What Richard Henry Dalitz, who died in Oxford, England, on 13 January 2006 following a stroke, modestly called phase space diagrams, every other particle physicist knows as Dalitz plots. From such plots, together with Dalitz pairs and CDD poles (named after Leonardo Castillejo, Dalitz, and Freeman Dyson), Dick’s name will forever be a byword in high-energy particle physics. (Although famous in physics, the name Dalitz is a rare one. One of Dick’s lifelong passions outside science was researching the history of his name, which led him to become an expert historian on the Wendish—also called Sorbian—people, pre-German settlers of Brandenburg who speak a Slavic language.)
Dick was born in Dimboola, Australia, on 28 February 1925. After earning bachelor’s degrees in mathematics and physics at the University of Melbourne, he moved to the University of Cambridge in 1946 and in 1950 completed his PhD on “zero–zero transitions in nuclei.” In such transitions, emission of a real photon is forbidden by angular-momentum conservation, but the transitions do allow for a longitudinally polarized virtual photon that converts into an electron–positron pair. It was this early insight of Dick’s that would later bear fruit with the concept of Dalitz pairs—a form of internal conversion in π 0 → 2γ decay in which one of the emitted photons becomes an e+e– pair.

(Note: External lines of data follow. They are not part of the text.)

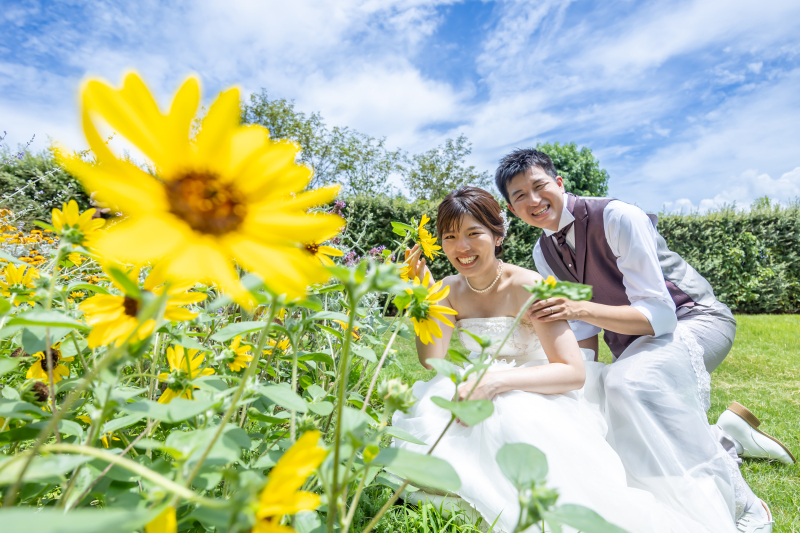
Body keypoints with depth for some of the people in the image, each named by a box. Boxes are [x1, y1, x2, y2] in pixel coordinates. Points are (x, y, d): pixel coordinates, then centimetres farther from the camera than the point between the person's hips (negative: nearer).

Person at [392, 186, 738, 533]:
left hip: (542, 396, -4)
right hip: (487, 401, 5)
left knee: (511, 413, -37)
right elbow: (431, 359, -12)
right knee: (427, 411, -22)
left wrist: (495, 381, -37)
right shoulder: (452, 290, -3)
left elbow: (574, 372, -24)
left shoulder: (526, 285, -20)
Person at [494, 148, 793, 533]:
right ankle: (726, 435, 23)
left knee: (629, 380, -36)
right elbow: (582, 330, 1)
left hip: (692, 320, -7)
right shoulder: (543, 253, -3)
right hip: (633, 345, 7)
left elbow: (660, 314, -27)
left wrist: (582, 309, -40)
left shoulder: (617, 217, -23)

While working on his PhD thesis, Dick spent a year working alongside Cecil Powell’s cosmic ray group at Bristol University and became interested in the strange particles that were beginning to be found in cosmic rays and at particle accelerators. Those particles included the first hypernucleus, in which one of the nucleons is replaced by a strange baryon, and it inspired a lifelong interest in hypernuclei. The observations also included two kinds of mesons, named θ and τ (today known to be the same K+ meson), with the same masses and lifetimes but distinguished by their decays: θ into two pions and τ into three pions. In 1953, by then a lecturer at Birmingham University, Dick analyzed the τ decay into three pions and in so doing introduced the Dalitz plot, a kinematic two-dimensional diagram that reveals quantum properties of unstable particles. The plot showed that the τ had even spin and odd parity, which is different from the θ.
The “θ−τ puzzle”—how could two mesons have the same masses and lifetimes and yet have different quantum numbers?—persisted for two years. aaDick mused to colleagues that perhaps the law of parity had to be abandoned, although all the evidence at the time appeared to say otherwise. The breakthrough came from T. D. Lee and C. N. Yang, who realized in 1956 that the assumption of conserved parity in weak interactions had not been tested, and it was the weak force that was at work in the θ–τ decays.
Dick spent much of the next 10 years in the US, notably as a professor of physics in the Enrico Fermi Institute for Nuclear Studies at the University of Chicago. He spent a sabbatical year at the University of California, Berkeley, where with a hydrogen bubble chamber Luis Alvarez’s team discovered the strange baryon resonance Σ(1385) in K–p → Λπ + π – and displayed the three final-state particles on a prominently acknowledged Dalitz plot. Dalitz plots led to the discovery of other baryon and meson resonances, which in turn led to the idea that a more fundamental level of reality existed in what Murray Gell-Mann called quarks in 1964. It was initially unclear whether these fractionally charged quarks were just a mathematical convenience for operations in SU (3) flavor symmetry or were real particles. It was around this time, in 1963, that Dick returned to Britain and joined Rudolf Peierls at the University of Oxford as a Royal Society Research Professor.
Dick took the idea of physical quarks seriously and in 1965 proposed that they were the basic blocks of baryons and mesons, which could be excited into different energy states according to the established rules of nonrelativistic quantum mechanics and nuclear physics. To explain the pattern of the baryon SU (3) octet and decuplet representations required assuming what became known as a symmetric quark model, in defiance of the established antisymmetry for fermions. Over the following decades, many other resonances were discovered for both baryons and mesons, in many cases by application of Dalitz plots. During that time, the nonrelativistic quark model, with later incorporation of color SU (3) effects from quantum chromodynamics, became established as an orderly description of what had formerly been a menagerie of particles.
For Dick, quarks were real, but as his student in 1968, I found that being asked to believe in fractionally charged particles that no one had seen and that few outside Oxford took seriously could be demoralizing. When their reality began to emerge in deep inelastic scattering data around that time and Richard Feynman developed his parton model, Dick seemed hesitant to push the new area forward. With quarks as with the θ–τ analysis earlier and the eponymous Dalitz plot, he had helped pave the way in different manners for Nobel Prizes, but he never made the final step himself.